Mlliyet Milliyet Blog Milliyet Blog
 
Facebook Connect
Blog Kategorileri
 

03 Temmuz '06

 
Kategori
Futbol
 

20 senedir Fenerbahçede neden böyle? çözüm? camianın kendisi-2 (Rumuz: Perspektif)

(Bu yazimin ilk bölümünü okumayan okuyuculara önce birinci bölümü okumalarini tavsiye ederim. Birinci bölüm futbol bloglari kisminda ikinci veya ücüncü sayfadadir).

Fenerbahcede sadece teknik direktör göndermek, sorunlari hasir alti etmekten baska bir sey degildir, bunu gecmiste cok yasadik. Temel sorun her türlü yetkiyi elinde bulunduran yönetimlerdedir. Herhangı bir kurumda basarisizlik oldugunda calisandan once bastaki yönetimler gider. Sayin Aziz Yildirimin yönetim kabiliyeti tüm iyi niyetine ragmen maalesef bu kadar. En güzel göstergede teknik adam seciminde. Dauma kadar sekiz hoca getirmis. Hic bir bilgi alt yapisina dayanmadan secilen hocalar. Bazen ezeli rakibin yaptigi basarili denemeleri kötü kopya ederek. Oguz-Lorant örneginde Derwall-Mustafa Denizli örneginden esinlenerek yapildigi gibi. Peki Oguz ne yapti? Hocalikta pissin diye yardimci antrenör yapilan Oguz, bir seyler ögrenmek yerine Lorantin kuyusunu kazdi. Veya Ridvan Dilmende Fatih Terim örneginden hareket ederek gelisigüzel yapilan deneme gibi. Peki acaba Sayin Dilmen getirilirken hic düsünülmüsmü kendiside Sayin Terim gibi hocalik mesleginde pise pise mi kariyer kazanmis diye? Hic sanmiyorum. Demekki hasbelkader hesaplanmadan yapilan icraatlar hayal kirikligina ugruyor. Yönetimlerin asil basarisi kendi orjinal cözümlerini bulmak olmalidir. Baskasindan kopya bile etsen görevlendirecegin kisileri dogru secmen asgari sarttir. Oysa Sayin Yildirim kendi baskanliginin akibeti acisindan önem tasiyan en son tercihini ise aylarca düsünerek yapmis. Sayin Sebaya danismis. Neticede artisiyla eksisiyle Daumu getirmis. Daum sagir sultanin bildigi birisi. Oysa herhangi bir taraftara sorsaniz; en son secme sansiniz olsa hangi teknik direktörü getirmek garanti secim olur diye, o kisininde yanitida Daum olurdu. Bunun icin iki ay boyunca millete papatya fali actirmanin geregi yok. Oysa yöneticilik bu degil. Yillarca yöneticilik dalinda egitim görmüs birisi olarak bence yöneticilik herkesin bilemedigini bilmek ve yapabilmektir. Daumla istikrar deniyor. Basarida devamli irtifa kaybeden bir teknik direktörle neyin istikrari? Daha birkac gün önce yine bir internet sitesinde Sayin Daumun 6 yabanci ile Avrupada basarinin imkansiz oldugu konusunda beyanati var. Sen bu ülkede Fatih Terimin o basariyi nasil yakaladigini hic arastirmadinmi? Büyük düsünmek Edirneye kadar alinan sancili basarilarmidir? Aslinda yönetim sayin Daumda israr ederek su mesaji verdi uzun süre: Biz alternatif hoca seciminde becerikli degiliz. Gecmiste bunun kaniti. O yüzden yeterki basari kit olsun, ama risk almayalim.

» **Verilen görevler**
1. Fenerbahçe yönetimi üzerine yazıya göre:
(a) Aziz Yıldırım, Daum'a kadar kaç teknik direktör getirmiş?
(b) Yıldırım son tercihini yaparken kime danışmış?
(c) Daum'un beyanatına göre Avrupa'da başarı hangi koşulda imkânsızdır?
2. Fenerbahçe yönetimi üzerine yazıda "20 senedir Fenerbahçede" sözlerini içeren yerle açılıp "veya ücüncü sayfadadir)." ile kapanan bölümü harfi harfine aktarın.
3. Fenerbahçe yönetimi üzerine yazıyı son cümlesinin ardından sürdürün.
Kayıtlara başvurmanız gerekmiyor.

» **Gösterilen kayıtlar**
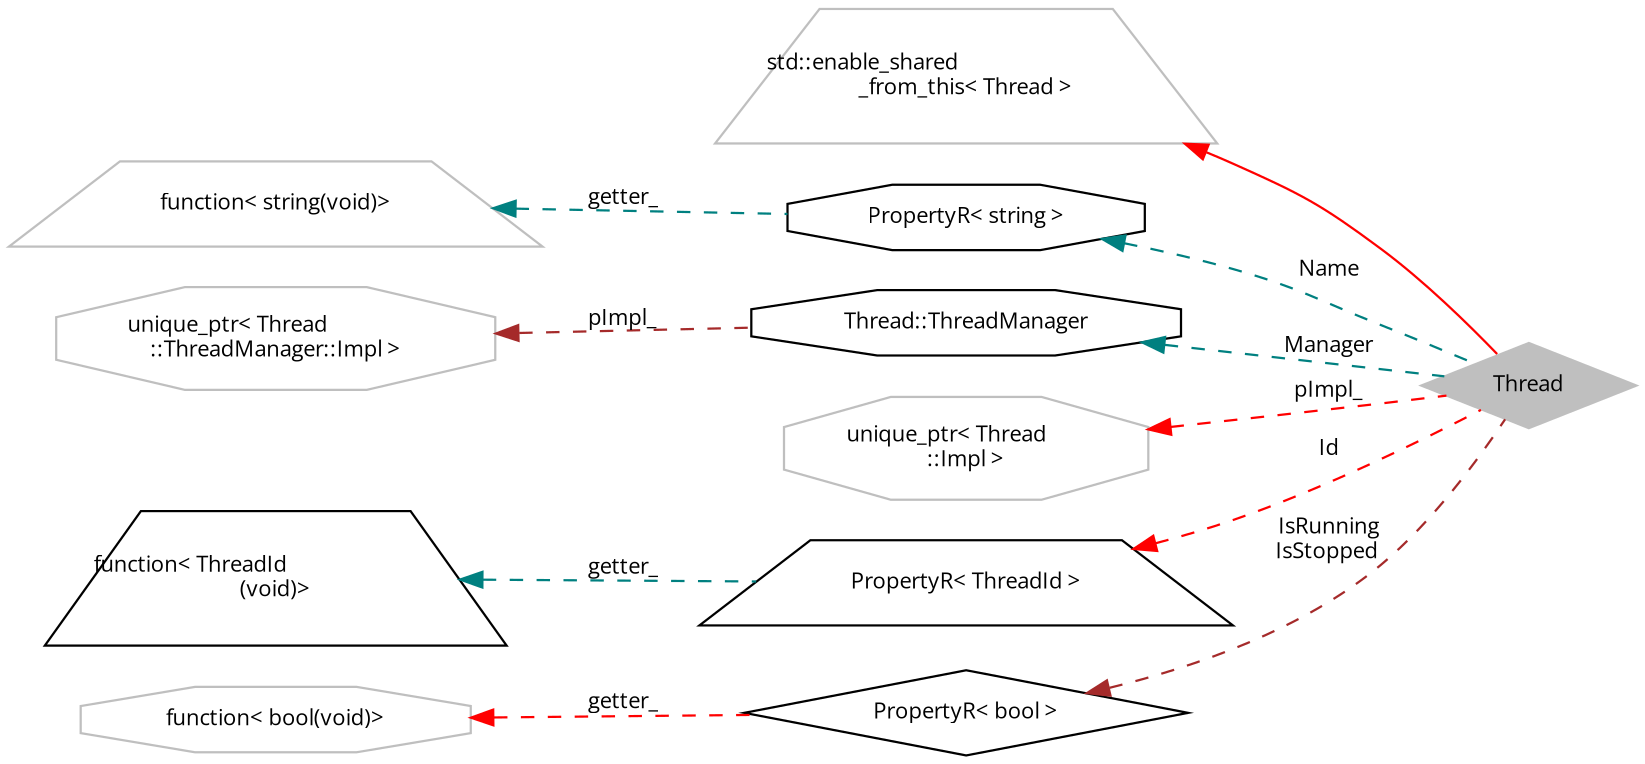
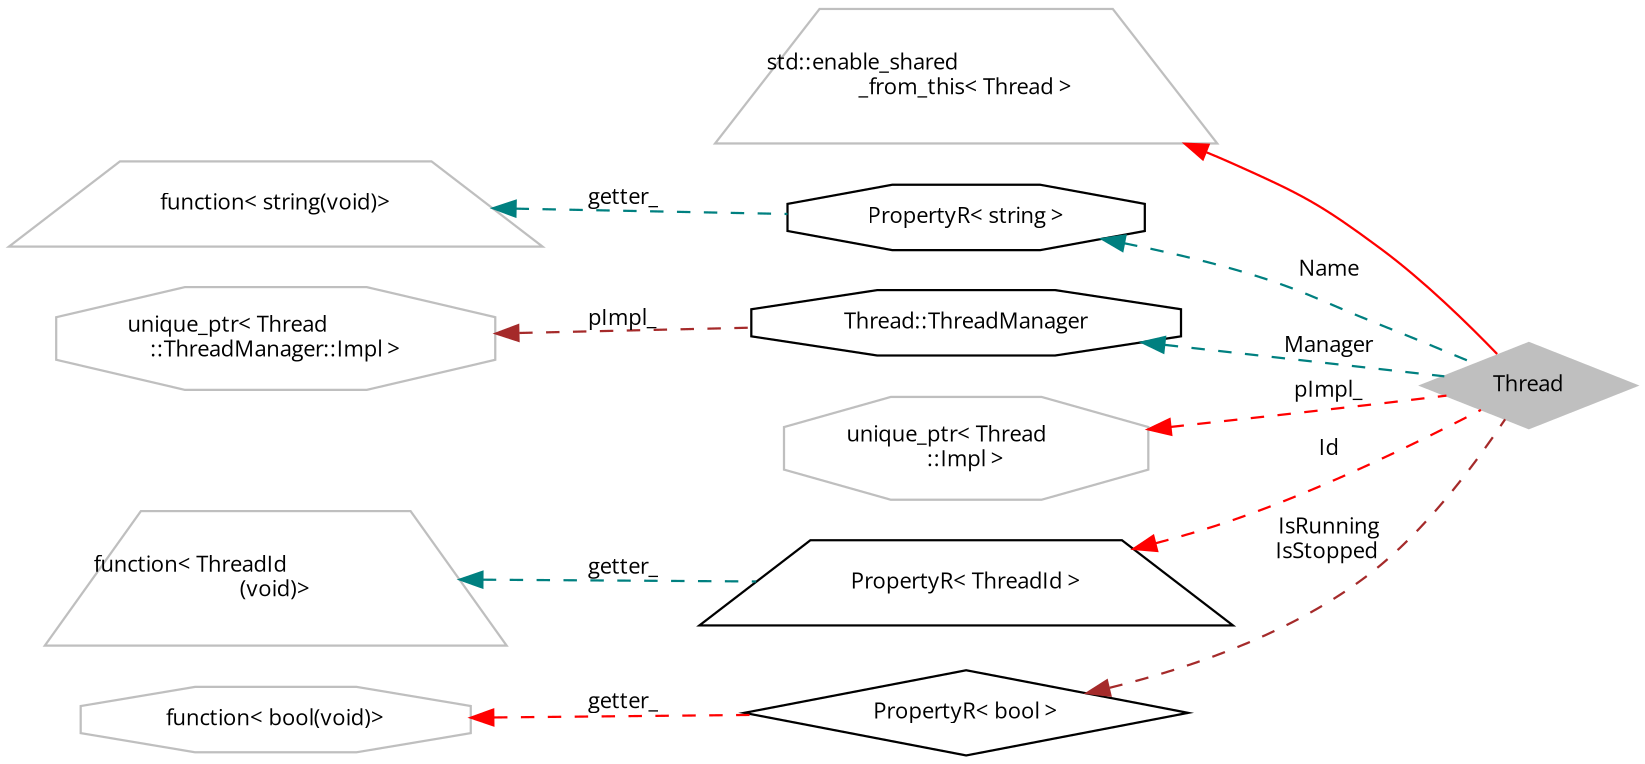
  digraph {
    fontname="Open Sans"
    rankdir=LR
    node [color=grey75 fillcolor=white fontname="Open Sans" fontsize=10 shape=octagon style=filled]
    edge [color=red dir=back fontname="Open Sans" fontsize=10 labelfontname=Helvetica labelfontsize=10 style=dashed]
    n1 [fillcolor=grey75 fontcolor=black height=0.2 label=Thread shape=diamond width=0.4]
    n2 [height=0.2 label="std::enable_shared\l_from_this\< Thread \>" shape=trapezium width=0.4]
    n3 [color=black height=0.2 label="PropertyR\< string \>" width=0.4]
    n4 [height=0.2 label="function\< string(void)\>" shape=trapezium width=0.4]
    n5 [color=black height=0.2 label="Thread::ThreadManager" width=0.4]
    n6 [height=0.2 label="unique_ptr\< Thread\l::ThreadManager::Impl \>" width=0.4]
    n7 [height=0.2 label="unique_ptr\< Thread\l::Impl \>" width=0.4]
    n8 [color=black height=0.2 label="PropertyR\< ThreadId \>" shape=trapezium width=0.4]
-   n9 [color=black height=0.2 label="function\< ThreadId\l(void)\>" shape=trapezium width=0.4]
+   n9 [height=0.2 label="function\< ThreadId\l(void)\>" shape=trapezium width=0.4]
    n10 [color=black height=0.2 label="PropertyR\< bool \>" shape=diamond width=0.4]
    n11 [height=0.2 label="function\< bool(void)\>" width=0.4]
    n2 -> n1 [style=solid]
    n3 -> n1 [color=teal label=" Name"]
    n4 -> n3 [color=teal label=" getter_"]
    n5 -> n1 [color=teal label=" Manager"]
    n6 -> n5 [color=brown label=" pImpl_"]
    n7 -> n1 [label=" pImpl_"]
    n8 -> n1 [label=" Id"]
    n9 -> n8 [color=teal label=" getter_"]
    n10 -> n1 [color=brown label=" IsRunning\nIsStopped"]
    n11 -> n10 [label=" getter_"]
  }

» **Görevlerin yanıtları**
1.
(a) Sekiz.
(b) Sayın Seba'ya.
(c) 6 yabancı ile.

2.
20 senedir Fenerbahçede neden böyle? çözüm? camianın kendisi-2 (Rumuz: Perspektif)

(Bu yazimin ilk bölümünü okumayan okuyuculara önce birinci bölümü okumalarini tavsiye ederim. Birinci bölüm futbol bloglari kisminda ikinci veya ücüncü sayfadadir).

3.
Kurumsallasmadan bahsediliyor. Hangi kurumsallasma? Baskanin soyunma odasina devamli gitmek mecburiyetinde kaldigi yönetim bicimimi? Ya da yöneticisi ulu orta kulüpte herseyi ben beceriyorum diye konusan, sonra o yöneticiyi herkesin önünde elestirip hesabini kesen bir anlayis mi? Herkese konusma yasagi getiren korkuya dayanan bir anlayis mi? Baskanin menajer gibi futbolcularla otobüste birlikte seyahat ettigi bir anlayis mi? (Bu yazimdan sonraki günde Sayin Daum`un Fanatik Gazetesinde cikan ifadeleri Fenerdeki ilkel ve keyfi yönetim bicimini adete tasdikler bicimdedir. Bir yanda kurumsallasmadan bahsedilirken, öte yanda Daum bu anlayisla ve yönetim sistemiyle Avrupada basaridan bahsedilmesinin kendisine saka gibi geldigini söylüyor. En basta -kendi hatalarina ragmen- teknik direktörün sana inanmiyor, bu mudur kurumsallasma?).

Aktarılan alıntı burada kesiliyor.